'Not possible' to say what happened to thousands of babies with incomplete adoption files

'Not possible' to say what happened to thousands of babies with incomplete adoption files

The Adoption Authority of Ireland holds more than 4,000 incomplete files, mostly dating from the 1950s and 1960s, while Tusla has over 70,000 files but cannot say how many of these are completed adoptions or partial files. File picture: RollingNews.ie

The State's adoption agencies do not know what happened to thousands of babies for whom adoption files were opened but never completed.

But the Adoption Authority of Ireland (AAI) has said a full review of these files is "not feasible" as it would be extremely costly and would put a significant burden on staff.

The AAI holds more than 4,000 incomplete files, mostly dating from the 1950s and 1960s, while Tusla has over 70,000 files but cannot say how many of these are completed adoptions or partial files.

"The only way to categorically say what happened in every single instance would be for a forensic review of each and every adoption file and record including incomplete adoption records," said AAI chief executive Patricia Carey.

"It's not possible to say what happened without a full review. And that in my view is not feasible, unless you are to close out all other services it would take years," she said.

Up to 20,000 suspicious cases

It comes after a sample review of illegal birth registrations found there could be potentially up to 20,000 suspicious cases.

This review, which examined 10% of the incomplete files held by both Tusla and the AAI, was tasked with looking for markers which would suggest a birth was illegally registered and was not asked to find out what happened to the children involved or to establish if an explanation was given for the lack of an adoption order.

Tusla told the independent sample review that the exact number of records they hold in respect of adoption societies or other categories of agency is unknown.

Professor Conor O'Mahony, special rapporteur on child protection, has been given six months to make recommendations based on the sample review of 10% of the incomplete files.
Professor Conor O'Mahony, special rapporteur on child protection, has been given six months to make recommendations based on the sample review of 10% of the incomplete files.

Children's Minister Roderic O'Gorman has not ruled out full investigation into illegal birth registrations and related issues, however, he has said he will be guided by the work of Professor Conor O'Mahony, the special rapporteur on child protection, who has been given six months to make recommendations based on the sample review

However, the AAI is concerned that a full-scale forensic review of the incomplete files they hold would take many years and even the number of files that exist is unclear.

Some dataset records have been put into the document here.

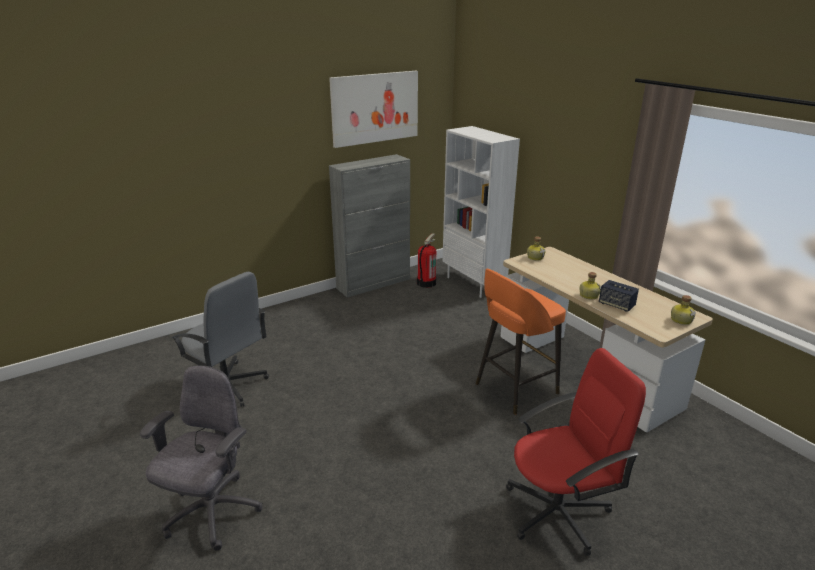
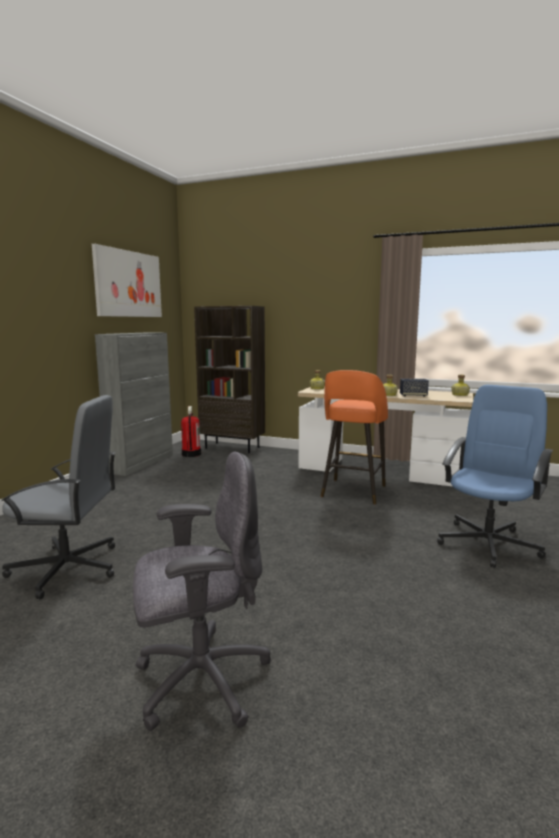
camera: 35 degrees left, 15 degrees down
(211, 513) = (200, 680): grey office chair -> grey office chair turned 90 degrees clockwise
(474, 284) = (233, 447): white bookcase -> brown bookcase
(558, 512) = (488, 543): red office chair -> blue office chair

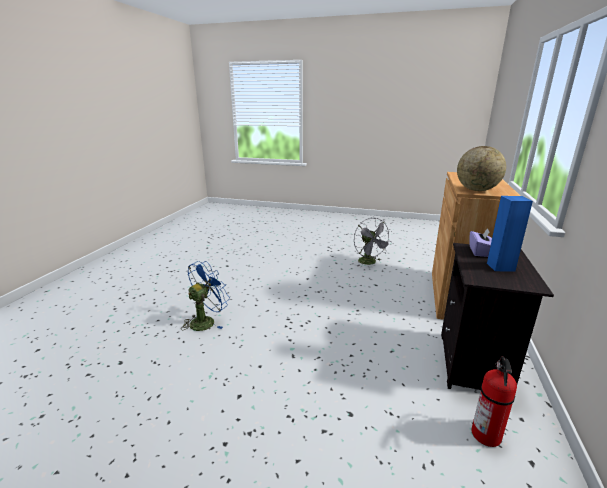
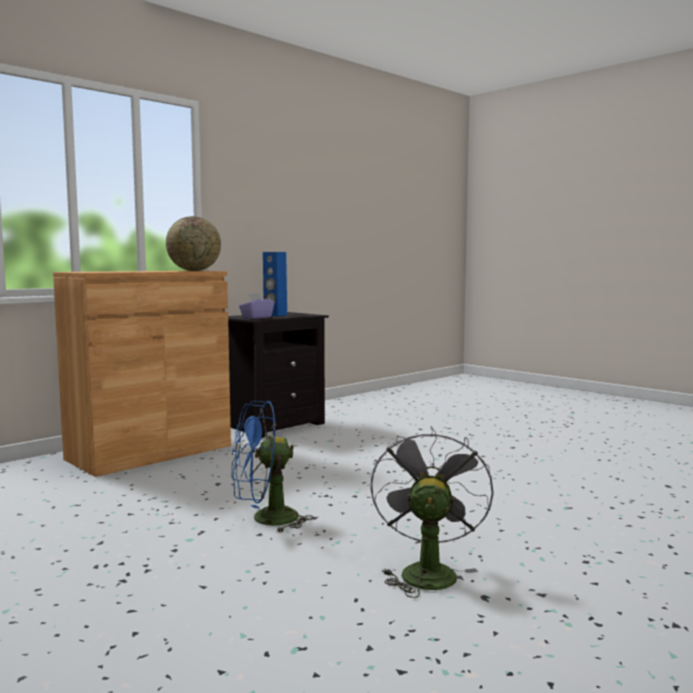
camera: 150 degrees left, 15 degrees down
(206, 321) = (548, 499): blue fan -> blue fan (265, 520)
(370, 263) = (136, 515): grey fan -> grey fan (426, 571)
(486, 435) = (339, 412): fire extinguisher -> none

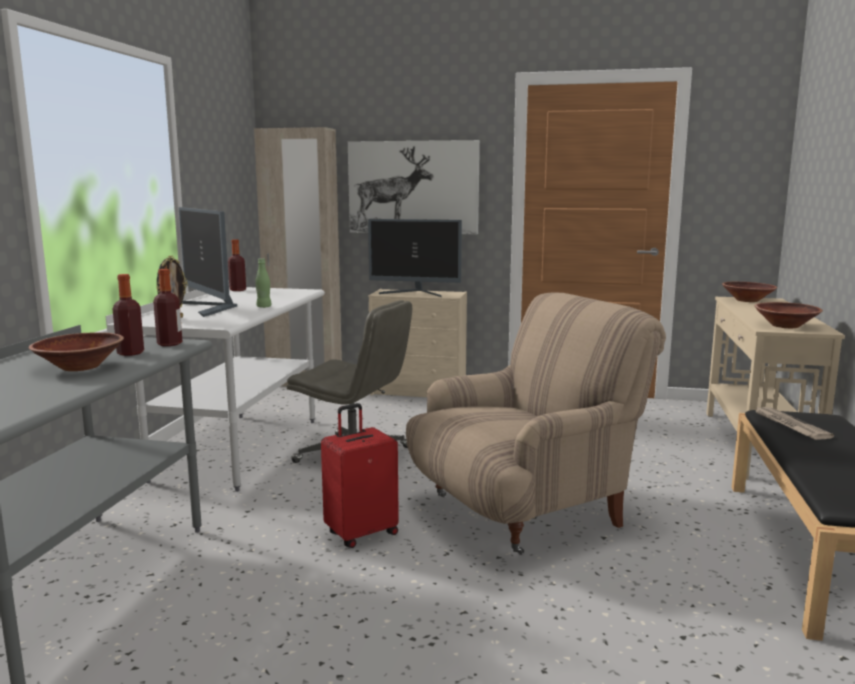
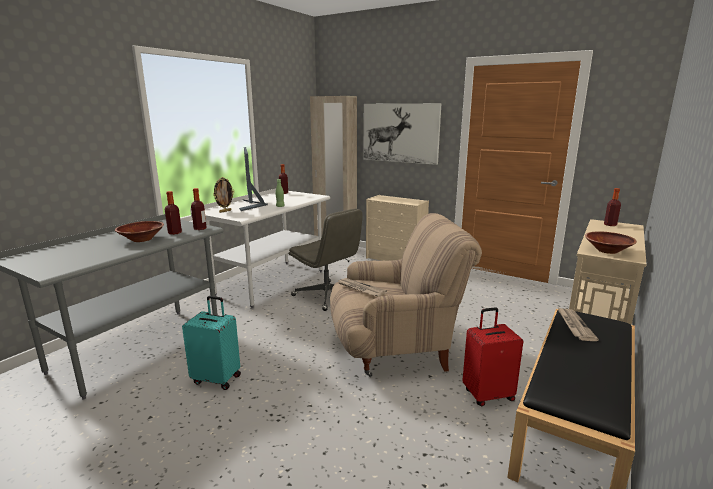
camera: 20 degrees right, 5 degrees up
(270, 607) = (217, 378): none -> turquoise suitcase
(361, 533) = (293, 345): red suitcase -> red suitcase (487, 394)
(415, 293) = (395, 200): monitor -> none
(477, 416) = (360, 289): none -> newspaper
(747, 300) = (610, 225): brown bowl -> bottle

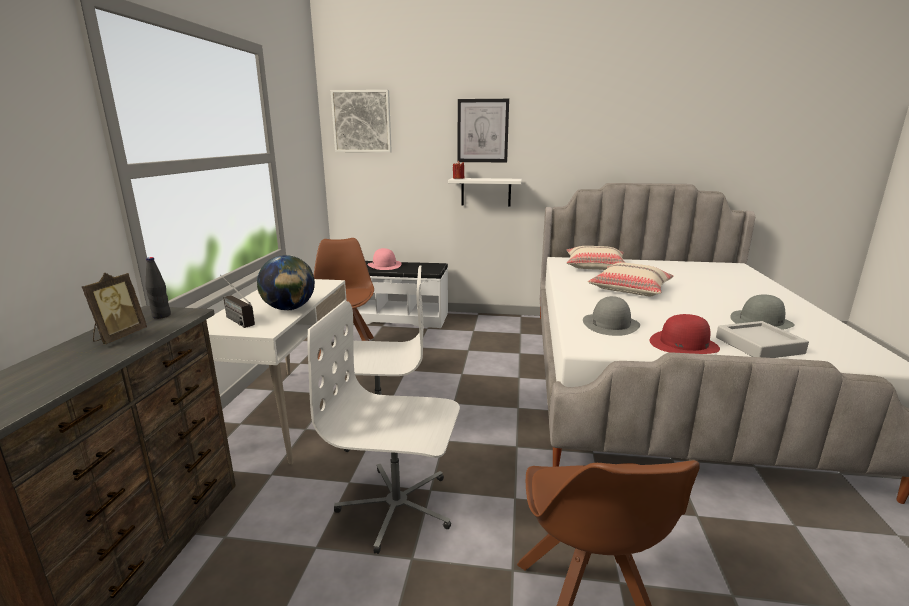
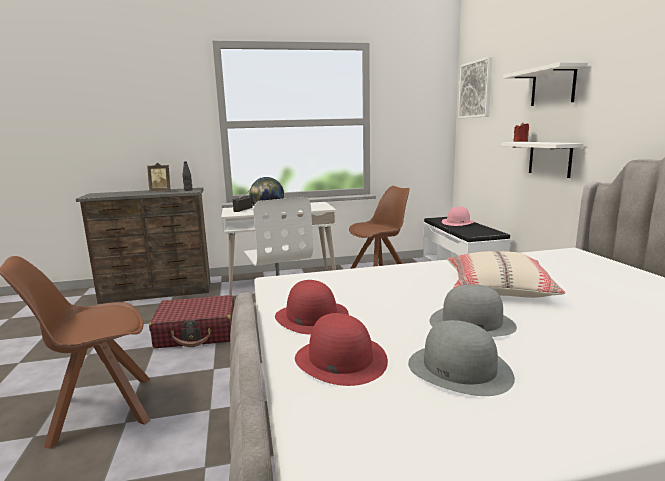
camera: 70 degrees right, 5 degrees down
(397, 507) = (197, 333): white office chair -> red suitcase
(482, 131) = (553, 86): picture -> white shelf
(595, 266) = (577, 267): beige pillow -> none
(610, 324) = (346, 286): grey hat -> grey hat (472, 323)
(759, 345) = (340, 359): grey tray -> red hat

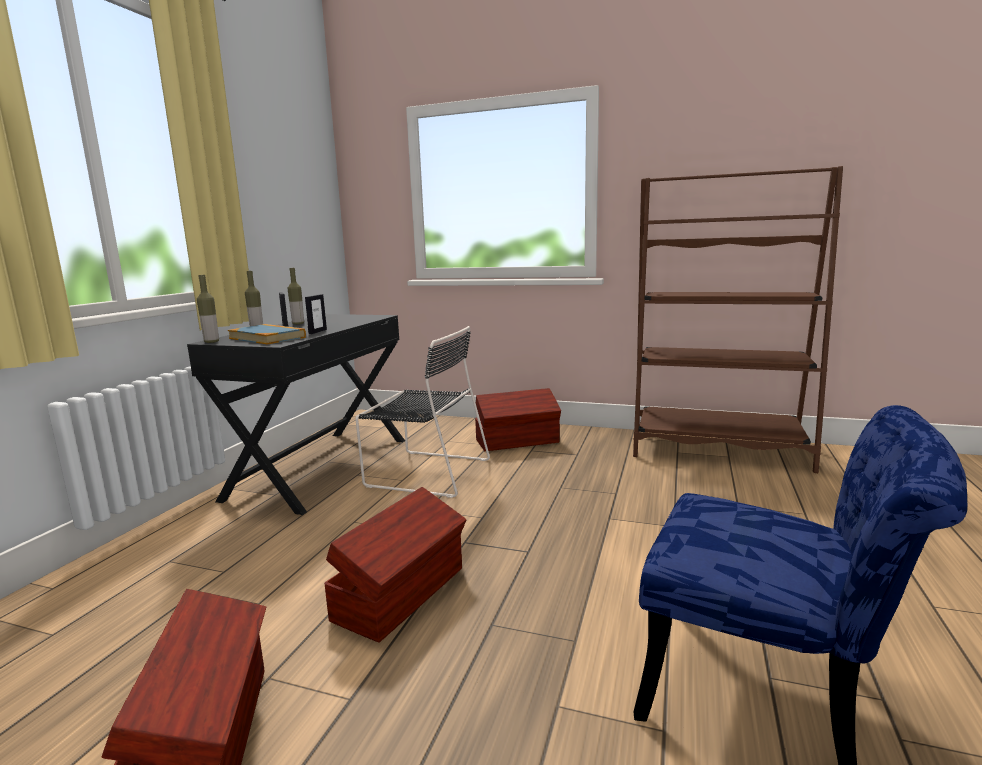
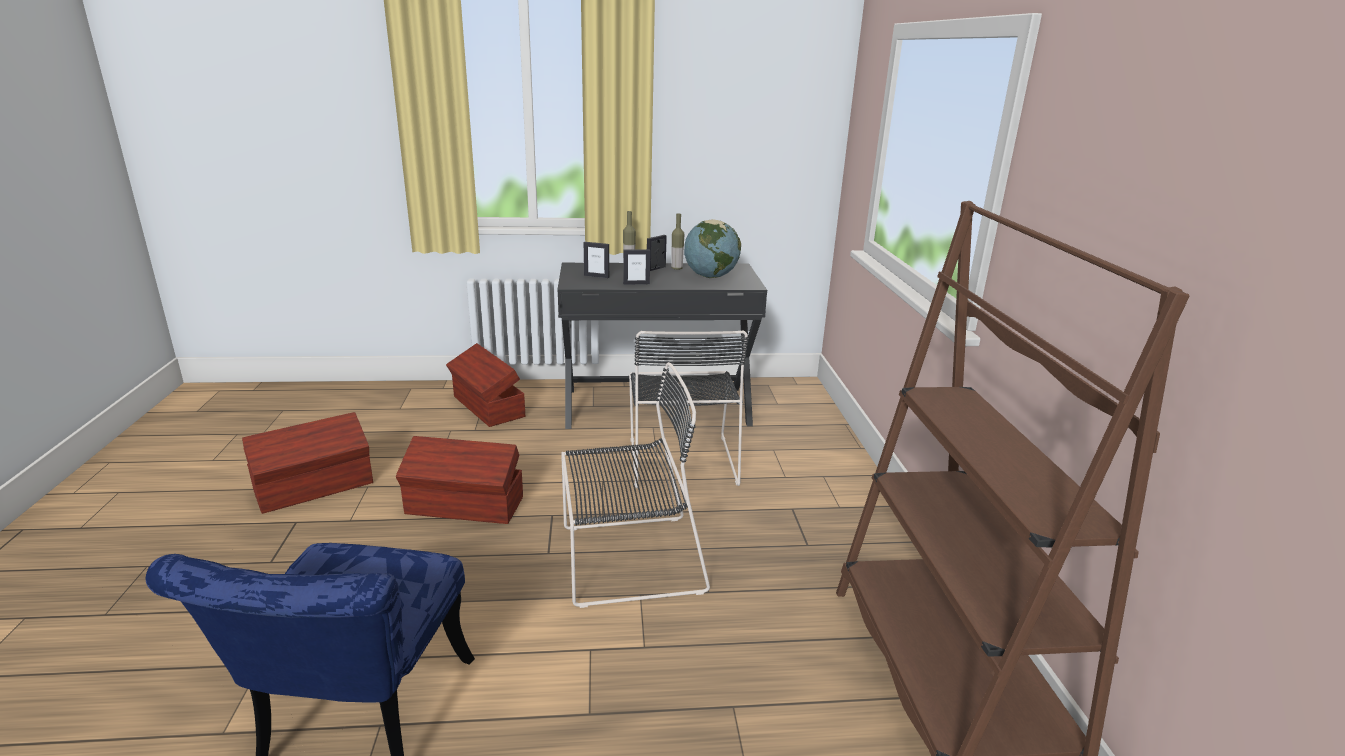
camera: 65 degrees right, 10 degrees up
(211, 342) = (571, 266): bottle -> none
(267, 338) = (596, 276): book -> picture frame
(339, 320) = (710, 276): none -> globe
(518, 441) = (812, 494): brown storage box -> brown storage box (487, 407)
(559, 516) = (626, 559): none -> black chair

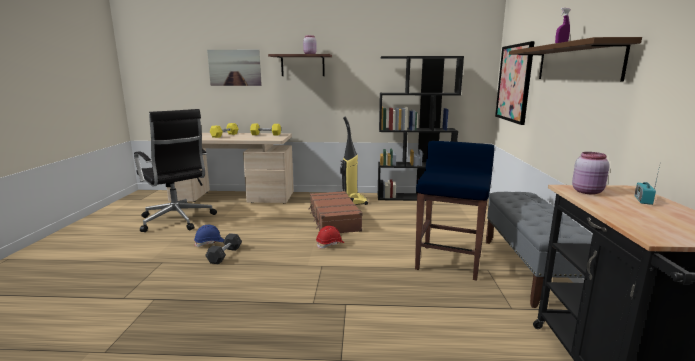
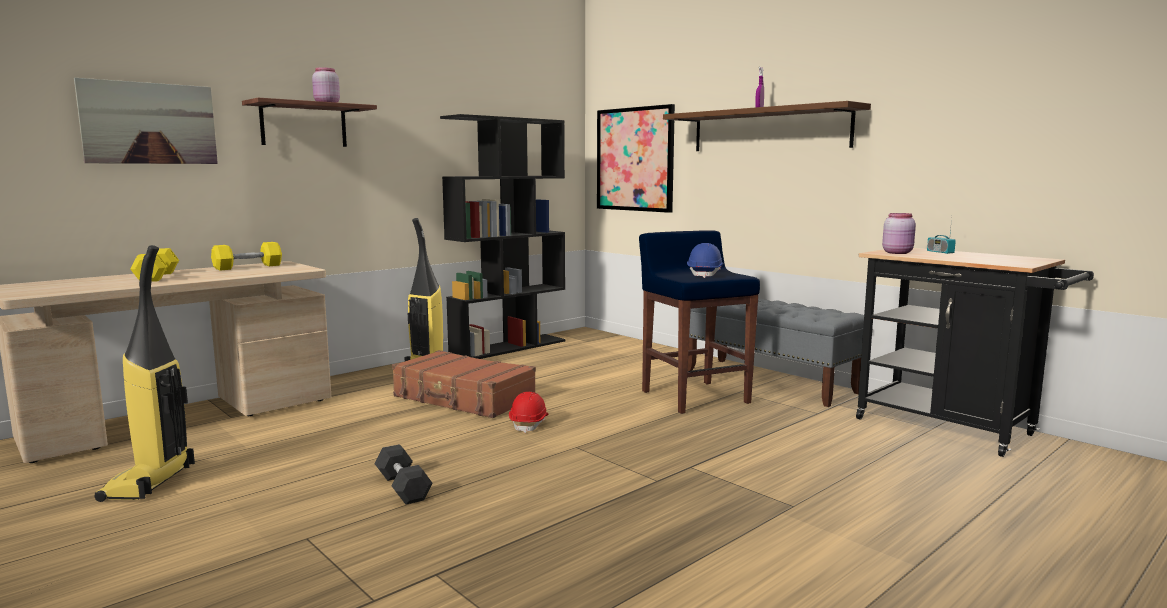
camera: 45 degrees left, 5 degrees down
(177, 220) = (149, 483): black office chair -> vacuum cleaner
(210, 243) = (329, 485): blue hard hat -> blue hard hat (705, 274)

'Never been a full forensic review'

"Because all adoption files and records are not in the one location and because there has never been a full forensic review of every adoption file and record, you're never going to be able to say categorically it's 4,000 or 5,000 or whatever," said Ms Carey.

The other issue is there were 27 adoption societies in the '50s and '60s. So each one of those adoption societies had a different way of recording everything. Every single society had its own procedural way of recording things."

She said adoptions may not have been fully processed for a number of reasons, for example the child could have sadly died; the parents or parent may have decided to keep the child; or a relative may have decided to take care of the child.

"There's a whole range of things that could happen.

"When I say an incomplete adoption file, it could be just something as small a letter from a birth folder saying: 'I want to give up a child for adoption, who can I talk to? Here's my name and address.' So, it would vary, it would go from that to the adoption process starting and even going the good way down the process.

"Given the type of records that were kept, particularly in the earlier stages, the '50s and '60s, it wouldn't always be clear what exactly happened," she said.

A Tusla spokesperson said the child and family agency holds "well in excess of 70,000 records relating to adoptions and other alternative care records".

"We open files/records only when we receive an application for a service. We do not routinely search these records looking for indicators or proof of illegal registration or other information."

The spokesperson said Tusla's core function is to deal with requests for personal information from individuals on records that they hold, and also when requested and to support the search and reunion of birth relatives.